__getitem__ is called multiple times

I’m using a custom Dataset where the path to the images is created from a Pandas DataFrame. Out of curiosity I added a print(idx) to the __getitem__ function and I noticed that it’s called twice (it prints two different indices) if I use 1 worker. If I use multiple workers, it’s called even more times. The batch size is 1, though.
Am I missing something? Shouldn’t I get just one image? Moreover, it returns just one image, independently of the number of workers (as it should be).

Could you please share the code?

It’s rather difficult to understand what it does without having the Pandas DataFrame (which I cannot share, I guess).

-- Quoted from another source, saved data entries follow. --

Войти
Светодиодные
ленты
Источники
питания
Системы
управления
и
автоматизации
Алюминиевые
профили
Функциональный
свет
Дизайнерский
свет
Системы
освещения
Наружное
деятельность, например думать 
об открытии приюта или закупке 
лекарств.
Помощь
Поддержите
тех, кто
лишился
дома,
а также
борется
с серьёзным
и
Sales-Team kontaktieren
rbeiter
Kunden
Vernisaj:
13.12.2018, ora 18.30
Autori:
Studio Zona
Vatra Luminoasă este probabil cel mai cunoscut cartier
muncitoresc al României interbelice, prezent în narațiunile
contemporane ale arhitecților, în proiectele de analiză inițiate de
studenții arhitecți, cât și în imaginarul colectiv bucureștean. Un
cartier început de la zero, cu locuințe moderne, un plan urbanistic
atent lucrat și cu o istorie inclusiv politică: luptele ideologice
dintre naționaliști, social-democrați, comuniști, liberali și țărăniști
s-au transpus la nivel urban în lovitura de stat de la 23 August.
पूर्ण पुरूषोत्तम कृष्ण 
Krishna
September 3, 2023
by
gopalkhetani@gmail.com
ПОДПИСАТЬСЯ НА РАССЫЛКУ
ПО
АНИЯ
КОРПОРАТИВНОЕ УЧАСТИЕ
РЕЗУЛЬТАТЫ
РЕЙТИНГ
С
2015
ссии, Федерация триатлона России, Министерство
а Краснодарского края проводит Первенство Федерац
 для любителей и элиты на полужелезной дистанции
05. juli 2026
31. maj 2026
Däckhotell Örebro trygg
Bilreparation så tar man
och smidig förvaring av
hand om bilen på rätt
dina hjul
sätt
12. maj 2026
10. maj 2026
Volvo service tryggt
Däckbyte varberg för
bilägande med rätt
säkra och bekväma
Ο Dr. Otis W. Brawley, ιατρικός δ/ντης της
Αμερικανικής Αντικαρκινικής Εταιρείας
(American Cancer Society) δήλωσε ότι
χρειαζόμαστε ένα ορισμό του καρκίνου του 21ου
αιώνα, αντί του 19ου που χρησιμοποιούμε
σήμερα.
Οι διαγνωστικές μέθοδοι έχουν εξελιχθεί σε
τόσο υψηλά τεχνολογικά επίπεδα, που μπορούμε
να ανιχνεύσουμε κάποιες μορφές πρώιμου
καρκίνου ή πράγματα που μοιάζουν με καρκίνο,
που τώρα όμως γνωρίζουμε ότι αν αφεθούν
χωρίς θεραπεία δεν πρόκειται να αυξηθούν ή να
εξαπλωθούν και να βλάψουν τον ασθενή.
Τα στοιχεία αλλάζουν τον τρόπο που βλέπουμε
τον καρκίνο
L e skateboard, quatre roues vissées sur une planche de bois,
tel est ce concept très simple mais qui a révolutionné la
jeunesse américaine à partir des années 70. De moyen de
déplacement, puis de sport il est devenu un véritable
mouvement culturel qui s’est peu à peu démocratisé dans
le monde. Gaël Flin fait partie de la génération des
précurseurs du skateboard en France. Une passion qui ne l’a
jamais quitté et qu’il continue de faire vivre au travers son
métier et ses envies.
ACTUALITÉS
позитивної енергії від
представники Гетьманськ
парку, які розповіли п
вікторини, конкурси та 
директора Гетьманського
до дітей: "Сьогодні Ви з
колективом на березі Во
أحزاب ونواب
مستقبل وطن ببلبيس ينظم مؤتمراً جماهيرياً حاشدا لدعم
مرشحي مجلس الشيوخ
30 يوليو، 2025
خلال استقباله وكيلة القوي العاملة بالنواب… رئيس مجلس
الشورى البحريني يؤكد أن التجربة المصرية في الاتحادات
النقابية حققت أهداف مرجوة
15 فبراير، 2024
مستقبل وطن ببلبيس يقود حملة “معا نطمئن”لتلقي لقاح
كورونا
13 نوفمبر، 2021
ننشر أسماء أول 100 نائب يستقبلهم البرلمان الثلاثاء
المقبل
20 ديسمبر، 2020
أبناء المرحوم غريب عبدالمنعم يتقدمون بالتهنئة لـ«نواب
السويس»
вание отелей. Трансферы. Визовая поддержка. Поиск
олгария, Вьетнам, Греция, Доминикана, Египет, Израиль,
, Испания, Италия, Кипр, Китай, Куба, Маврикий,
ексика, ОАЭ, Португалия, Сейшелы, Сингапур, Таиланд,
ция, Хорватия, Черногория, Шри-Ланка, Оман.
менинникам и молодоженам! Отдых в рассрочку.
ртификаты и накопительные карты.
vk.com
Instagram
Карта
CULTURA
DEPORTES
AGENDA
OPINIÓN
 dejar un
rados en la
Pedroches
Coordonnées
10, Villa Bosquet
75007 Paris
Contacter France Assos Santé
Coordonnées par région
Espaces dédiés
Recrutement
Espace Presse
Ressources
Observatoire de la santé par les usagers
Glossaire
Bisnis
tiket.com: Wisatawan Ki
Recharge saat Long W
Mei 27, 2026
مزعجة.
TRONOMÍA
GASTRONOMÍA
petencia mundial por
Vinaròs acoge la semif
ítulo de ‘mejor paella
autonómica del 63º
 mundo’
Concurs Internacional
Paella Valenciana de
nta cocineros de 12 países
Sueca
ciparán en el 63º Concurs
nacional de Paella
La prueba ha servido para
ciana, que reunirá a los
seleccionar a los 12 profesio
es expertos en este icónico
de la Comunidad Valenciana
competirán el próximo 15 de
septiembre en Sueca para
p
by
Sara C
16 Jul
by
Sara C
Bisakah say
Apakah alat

But here’s the class:

class Data(Dataset):

    def __init__(self, mode, df, img_dir, site, transform):
        self.mode = mode
        self.df = df
        self.img_dir = img_dir
        self.site = site
        self.transform = transform
    
    def path_channel(self, channel, idx):
        experiment = self.df.loc[self.df.index[idx], 'experiment']
        plate = self.df.loc[self.df.index[idx], 'plate']
        well = self.df.loc[self.df.index[idx], 'well']

        path = os.path.join(self.img_dir, experiment, f'Plate{plate}', 
                            f'{well}_s{self.site}_w{channel}.png')
        
        return path
    
    def __getitem__(self, idx):
        print(idx)  # With 1 process and batch size 1, printed twice (different items)

        # Iterate over channels of one image (from file)
        all_channels = [np.array(Image.open(self.path_channel(ch, idx)), 
                                dtype=np.float32) for ch in range(1, 7)]
        img = np.stack([ch for ch in all_channels], axis=2)
        
        if self.mode == 'train':
            label = self.df.loc[self.df.index[idx], 'label'].astype('int32')

            return img, label
        elif self.mode == 'test':

            return img
    
    def __len__(self):
        return self.df.shape[0]

Each worker will create a batch and call into your Dataset's __getitem__.
For num_workers=0, the main thread will be used to create the batch. For num_workers=1 you will use another additional process to fetch the next batch.